The property market boomed last year on lower capital gains taxes on land sales and low interest rates. But a Council for Economic Planning and Development report showed that the composite confidence in housing prices dropped to 100.53 points in the second quarter of this year, the lowest since the third quarter of 2003, when SARS was ravaging the country.

Home mortgages as a share of family income, however, have risen for the seventh quarter in a row, an indication that housing prices may be approaching a peak, said the Report on the Changes in Taiwan's Housing Demands, which was released on Tuesday.

The report noted that nationally in the second quarter, house buyers were paying 629 percent of their annual income to buy a house, and mortgage payments accounted for 29 percent of their monthly income, an increase of 2.9 percent over the same period of last year and the seventh consecutive quarterly increase.

The report said the average space for negotiating the price of a house during the second quarter of this year has gone up to 10.5 percent, up 0.8 percent from the previous quarter and a two-year high.

Another indicator that a buyer's market exists is that the average time used to look for a residence has lengthened to 4.7 months, as buyers have turned more hesitant.

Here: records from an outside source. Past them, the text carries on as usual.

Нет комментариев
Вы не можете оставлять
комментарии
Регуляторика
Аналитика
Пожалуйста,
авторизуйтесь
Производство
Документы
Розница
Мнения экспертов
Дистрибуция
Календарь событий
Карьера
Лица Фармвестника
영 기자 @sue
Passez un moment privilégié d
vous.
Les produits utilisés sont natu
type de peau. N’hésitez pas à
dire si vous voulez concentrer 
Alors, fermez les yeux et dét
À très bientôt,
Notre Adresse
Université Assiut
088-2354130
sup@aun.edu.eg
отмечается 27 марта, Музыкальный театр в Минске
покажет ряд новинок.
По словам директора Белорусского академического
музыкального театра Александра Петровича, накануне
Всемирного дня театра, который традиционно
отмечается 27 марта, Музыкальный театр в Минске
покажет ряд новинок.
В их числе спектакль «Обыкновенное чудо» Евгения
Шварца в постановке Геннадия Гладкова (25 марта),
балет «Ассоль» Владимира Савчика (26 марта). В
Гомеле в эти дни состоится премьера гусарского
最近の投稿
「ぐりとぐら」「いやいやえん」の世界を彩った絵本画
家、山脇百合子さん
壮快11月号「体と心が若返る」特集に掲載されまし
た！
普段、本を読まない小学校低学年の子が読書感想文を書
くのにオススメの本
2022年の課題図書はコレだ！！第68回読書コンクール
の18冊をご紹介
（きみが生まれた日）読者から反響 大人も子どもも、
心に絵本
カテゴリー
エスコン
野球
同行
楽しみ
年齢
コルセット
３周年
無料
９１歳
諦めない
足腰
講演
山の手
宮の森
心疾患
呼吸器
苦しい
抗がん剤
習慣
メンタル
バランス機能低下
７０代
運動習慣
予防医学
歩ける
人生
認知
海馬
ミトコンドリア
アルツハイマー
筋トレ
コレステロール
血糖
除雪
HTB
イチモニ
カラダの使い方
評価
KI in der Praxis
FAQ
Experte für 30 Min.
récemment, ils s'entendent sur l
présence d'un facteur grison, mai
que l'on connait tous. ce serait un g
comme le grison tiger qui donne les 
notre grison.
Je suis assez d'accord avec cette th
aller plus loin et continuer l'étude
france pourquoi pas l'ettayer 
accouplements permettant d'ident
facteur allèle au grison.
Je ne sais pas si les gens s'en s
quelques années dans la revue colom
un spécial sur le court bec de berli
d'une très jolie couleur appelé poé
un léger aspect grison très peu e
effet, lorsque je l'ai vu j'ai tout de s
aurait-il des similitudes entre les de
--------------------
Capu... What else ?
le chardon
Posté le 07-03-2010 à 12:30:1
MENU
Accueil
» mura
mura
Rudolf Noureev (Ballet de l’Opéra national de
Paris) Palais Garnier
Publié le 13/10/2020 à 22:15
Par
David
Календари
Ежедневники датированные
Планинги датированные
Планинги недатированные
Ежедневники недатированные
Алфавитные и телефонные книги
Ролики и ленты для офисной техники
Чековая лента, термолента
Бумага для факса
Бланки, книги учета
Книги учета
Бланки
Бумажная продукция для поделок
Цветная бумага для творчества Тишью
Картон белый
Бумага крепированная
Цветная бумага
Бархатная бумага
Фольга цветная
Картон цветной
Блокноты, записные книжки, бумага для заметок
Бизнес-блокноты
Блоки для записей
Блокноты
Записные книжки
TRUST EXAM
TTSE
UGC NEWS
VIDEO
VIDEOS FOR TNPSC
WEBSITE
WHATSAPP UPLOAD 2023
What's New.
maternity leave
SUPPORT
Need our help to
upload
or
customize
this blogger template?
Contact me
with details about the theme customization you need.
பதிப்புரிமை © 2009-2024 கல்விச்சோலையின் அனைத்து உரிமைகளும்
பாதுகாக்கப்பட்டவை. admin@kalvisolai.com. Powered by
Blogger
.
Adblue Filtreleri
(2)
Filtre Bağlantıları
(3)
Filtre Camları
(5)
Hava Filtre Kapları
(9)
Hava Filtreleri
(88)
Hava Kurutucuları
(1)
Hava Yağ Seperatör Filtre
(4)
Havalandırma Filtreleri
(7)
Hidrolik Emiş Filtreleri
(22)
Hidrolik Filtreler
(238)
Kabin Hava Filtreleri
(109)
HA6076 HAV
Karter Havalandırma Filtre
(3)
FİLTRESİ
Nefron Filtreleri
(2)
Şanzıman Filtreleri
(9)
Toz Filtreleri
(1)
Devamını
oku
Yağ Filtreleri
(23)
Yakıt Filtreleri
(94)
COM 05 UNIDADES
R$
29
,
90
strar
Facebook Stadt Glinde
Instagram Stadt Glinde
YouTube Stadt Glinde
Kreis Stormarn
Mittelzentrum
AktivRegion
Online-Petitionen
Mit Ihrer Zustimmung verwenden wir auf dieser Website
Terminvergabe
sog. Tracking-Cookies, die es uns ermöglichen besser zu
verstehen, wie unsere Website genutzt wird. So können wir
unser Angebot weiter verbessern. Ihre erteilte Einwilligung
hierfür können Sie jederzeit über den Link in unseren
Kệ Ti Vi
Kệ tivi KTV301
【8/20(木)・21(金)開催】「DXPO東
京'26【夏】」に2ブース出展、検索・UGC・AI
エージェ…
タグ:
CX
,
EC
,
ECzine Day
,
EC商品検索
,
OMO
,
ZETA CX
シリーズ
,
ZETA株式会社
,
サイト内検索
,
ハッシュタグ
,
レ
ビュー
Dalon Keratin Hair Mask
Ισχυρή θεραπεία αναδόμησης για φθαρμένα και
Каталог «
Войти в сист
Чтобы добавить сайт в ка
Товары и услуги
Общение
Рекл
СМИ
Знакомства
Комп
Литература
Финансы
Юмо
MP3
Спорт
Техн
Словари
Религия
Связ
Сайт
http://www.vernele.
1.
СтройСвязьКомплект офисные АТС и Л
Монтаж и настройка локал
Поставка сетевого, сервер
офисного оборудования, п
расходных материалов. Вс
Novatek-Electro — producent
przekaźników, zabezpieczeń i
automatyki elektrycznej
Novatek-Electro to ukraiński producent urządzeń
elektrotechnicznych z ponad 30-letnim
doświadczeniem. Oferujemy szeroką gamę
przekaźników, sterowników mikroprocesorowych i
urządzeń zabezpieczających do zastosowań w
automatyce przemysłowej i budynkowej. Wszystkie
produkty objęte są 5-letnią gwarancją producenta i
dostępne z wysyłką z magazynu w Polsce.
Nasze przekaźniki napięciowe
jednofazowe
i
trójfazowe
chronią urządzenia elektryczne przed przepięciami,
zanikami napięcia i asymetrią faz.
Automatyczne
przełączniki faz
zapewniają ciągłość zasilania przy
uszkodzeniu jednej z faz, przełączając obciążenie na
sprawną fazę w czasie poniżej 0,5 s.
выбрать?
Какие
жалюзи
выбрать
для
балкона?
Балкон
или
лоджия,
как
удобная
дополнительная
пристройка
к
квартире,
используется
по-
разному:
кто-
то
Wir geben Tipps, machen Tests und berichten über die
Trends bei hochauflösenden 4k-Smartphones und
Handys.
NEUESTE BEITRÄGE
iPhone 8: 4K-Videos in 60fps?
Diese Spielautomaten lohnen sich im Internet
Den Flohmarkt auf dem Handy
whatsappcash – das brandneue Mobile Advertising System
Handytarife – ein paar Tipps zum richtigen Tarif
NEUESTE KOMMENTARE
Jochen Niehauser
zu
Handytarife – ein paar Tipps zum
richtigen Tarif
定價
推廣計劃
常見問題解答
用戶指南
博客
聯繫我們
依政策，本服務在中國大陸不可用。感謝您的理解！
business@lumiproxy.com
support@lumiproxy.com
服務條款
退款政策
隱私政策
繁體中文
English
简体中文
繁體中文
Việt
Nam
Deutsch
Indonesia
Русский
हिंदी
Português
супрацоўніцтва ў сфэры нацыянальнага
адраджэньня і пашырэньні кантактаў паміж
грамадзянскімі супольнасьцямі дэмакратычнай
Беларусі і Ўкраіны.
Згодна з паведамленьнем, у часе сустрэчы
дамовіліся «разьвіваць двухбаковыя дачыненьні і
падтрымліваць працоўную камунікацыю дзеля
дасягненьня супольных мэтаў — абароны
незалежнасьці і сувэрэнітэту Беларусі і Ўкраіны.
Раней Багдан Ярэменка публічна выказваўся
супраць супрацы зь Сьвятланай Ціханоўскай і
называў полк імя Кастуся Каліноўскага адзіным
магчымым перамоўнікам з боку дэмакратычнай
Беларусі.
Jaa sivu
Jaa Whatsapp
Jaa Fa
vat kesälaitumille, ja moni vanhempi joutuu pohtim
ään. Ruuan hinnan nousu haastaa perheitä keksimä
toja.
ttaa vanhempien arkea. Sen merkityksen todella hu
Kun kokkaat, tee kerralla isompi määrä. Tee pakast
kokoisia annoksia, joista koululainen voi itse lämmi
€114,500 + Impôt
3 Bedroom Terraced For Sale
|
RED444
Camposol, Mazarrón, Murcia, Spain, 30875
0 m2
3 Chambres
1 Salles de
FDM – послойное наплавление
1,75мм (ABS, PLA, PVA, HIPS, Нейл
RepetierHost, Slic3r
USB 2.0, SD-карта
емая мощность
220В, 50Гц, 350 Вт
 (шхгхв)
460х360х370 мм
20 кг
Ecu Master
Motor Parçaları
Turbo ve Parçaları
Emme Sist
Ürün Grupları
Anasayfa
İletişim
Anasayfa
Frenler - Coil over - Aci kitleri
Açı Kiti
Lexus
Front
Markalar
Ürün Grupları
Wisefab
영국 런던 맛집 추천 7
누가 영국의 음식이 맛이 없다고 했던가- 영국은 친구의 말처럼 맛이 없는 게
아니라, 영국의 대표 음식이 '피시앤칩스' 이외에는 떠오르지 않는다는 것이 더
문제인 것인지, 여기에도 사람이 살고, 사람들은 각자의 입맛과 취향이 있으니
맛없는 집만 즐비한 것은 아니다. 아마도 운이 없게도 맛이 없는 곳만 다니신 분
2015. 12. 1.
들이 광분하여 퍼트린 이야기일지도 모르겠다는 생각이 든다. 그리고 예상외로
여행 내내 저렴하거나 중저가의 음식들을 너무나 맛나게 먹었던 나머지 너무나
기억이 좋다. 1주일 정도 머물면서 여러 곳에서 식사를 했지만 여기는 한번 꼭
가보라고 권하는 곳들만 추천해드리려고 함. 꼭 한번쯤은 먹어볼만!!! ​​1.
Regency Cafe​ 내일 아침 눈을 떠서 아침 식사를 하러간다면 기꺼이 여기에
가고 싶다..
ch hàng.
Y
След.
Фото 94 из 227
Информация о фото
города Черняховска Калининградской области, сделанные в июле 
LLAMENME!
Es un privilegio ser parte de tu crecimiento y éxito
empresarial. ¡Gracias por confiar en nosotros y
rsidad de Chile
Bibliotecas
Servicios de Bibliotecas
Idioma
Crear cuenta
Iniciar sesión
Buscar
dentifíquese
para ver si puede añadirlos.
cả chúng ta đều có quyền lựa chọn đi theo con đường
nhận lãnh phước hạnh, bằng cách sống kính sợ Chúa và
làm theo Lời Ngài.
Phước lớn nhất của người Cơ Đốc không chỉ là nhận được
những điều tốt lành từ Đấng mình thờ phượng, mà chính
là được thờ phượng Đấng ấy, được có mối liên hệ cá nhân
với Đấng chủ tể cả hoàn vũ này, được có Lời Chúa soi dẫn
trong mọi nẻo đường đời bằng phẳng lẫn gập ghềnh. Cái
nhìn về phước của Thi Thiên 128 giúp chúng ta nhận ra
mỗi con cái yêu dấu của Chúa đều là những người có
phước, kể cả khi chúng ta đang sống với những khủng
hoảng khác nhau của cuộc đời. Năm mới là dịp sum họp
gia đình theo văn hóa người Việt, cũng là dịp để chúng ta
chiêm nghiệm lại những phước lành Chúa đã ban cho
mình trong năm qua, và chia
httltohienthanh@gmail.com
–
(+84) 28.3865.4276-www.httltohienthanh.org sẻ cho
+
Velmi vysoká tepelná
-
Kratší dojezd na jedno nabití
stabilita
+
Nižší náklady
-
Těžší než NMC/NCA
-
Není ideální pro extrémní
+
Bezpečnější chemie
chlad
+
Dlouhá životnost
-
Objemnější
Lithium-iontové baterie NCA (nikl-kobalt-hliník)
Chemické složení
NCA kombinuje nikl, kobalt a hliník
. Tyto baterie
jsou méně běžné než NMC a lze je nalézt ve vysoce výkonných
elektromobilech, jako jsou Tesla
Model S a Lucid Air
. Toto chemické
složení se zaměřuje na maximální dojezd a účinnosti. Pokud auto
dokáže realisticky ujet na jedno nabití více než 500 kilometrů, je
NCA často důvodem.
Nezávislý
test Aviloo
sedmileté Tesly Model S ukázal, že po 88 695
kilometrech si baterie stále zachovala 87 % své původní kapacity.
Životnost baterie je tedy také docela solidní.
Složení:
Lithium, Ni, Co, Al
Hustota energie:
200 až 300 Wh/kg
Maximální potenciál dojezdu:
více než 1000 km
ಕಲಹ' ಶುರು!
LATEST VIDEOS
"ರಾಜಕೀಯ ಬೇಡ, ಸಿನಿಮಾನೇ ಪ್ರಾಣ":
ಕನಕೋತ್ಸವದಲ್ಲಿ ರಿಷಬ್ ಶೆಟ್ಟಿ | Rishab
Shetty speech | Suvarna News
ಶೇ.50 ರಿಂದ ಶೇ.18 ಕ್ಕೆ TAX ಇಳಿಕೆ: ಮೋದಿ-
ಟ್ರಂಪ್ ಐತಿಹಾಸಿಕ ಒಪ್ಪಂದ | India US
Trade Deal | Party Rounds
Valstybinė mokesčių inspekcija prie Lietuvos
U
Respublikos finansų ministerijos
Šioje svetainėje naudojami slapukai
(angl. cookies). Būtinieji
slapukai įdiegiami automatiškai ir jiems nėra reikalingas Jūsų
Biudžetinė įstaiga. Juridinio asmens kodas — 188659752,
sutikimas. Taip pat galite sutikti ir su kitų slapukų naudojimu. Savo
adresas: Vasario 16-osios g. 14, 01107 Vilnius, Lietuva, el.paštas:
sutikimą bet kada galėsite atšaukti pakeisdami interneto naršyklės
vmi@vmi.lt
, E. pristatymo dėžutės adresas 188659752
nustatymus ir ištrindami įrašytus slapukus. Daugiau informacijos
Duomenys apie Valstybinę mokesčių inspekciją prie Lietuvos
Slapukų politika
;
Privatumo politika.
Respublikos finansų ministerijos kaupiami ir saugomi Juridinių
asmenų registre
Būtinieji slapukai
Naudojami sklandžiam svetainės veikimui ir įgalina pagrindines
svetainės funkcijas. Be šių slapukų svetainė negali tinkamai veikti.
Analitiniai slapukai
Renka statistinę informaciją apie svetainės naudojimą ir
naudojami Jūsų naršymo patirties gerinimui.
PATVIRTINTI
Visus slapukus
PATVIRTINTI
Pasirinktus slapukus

On their views of housing prices in the coming year, 30.4 percent of surveyed house buyers said it will rise, while 29.7 percent said it will fall, still another indication that house buyers are becoming more reserved about the housing market, said the report.

But for the near future, 32.1 percent of those who have bought a house said housing prices will go up, with only 14.7 percent saying that they will go down.

The report surveyed house buyers, real-estate agents and banks nationwide from July 1-15, receiving 2,964 valid responses. The margin of error was around 3 percent.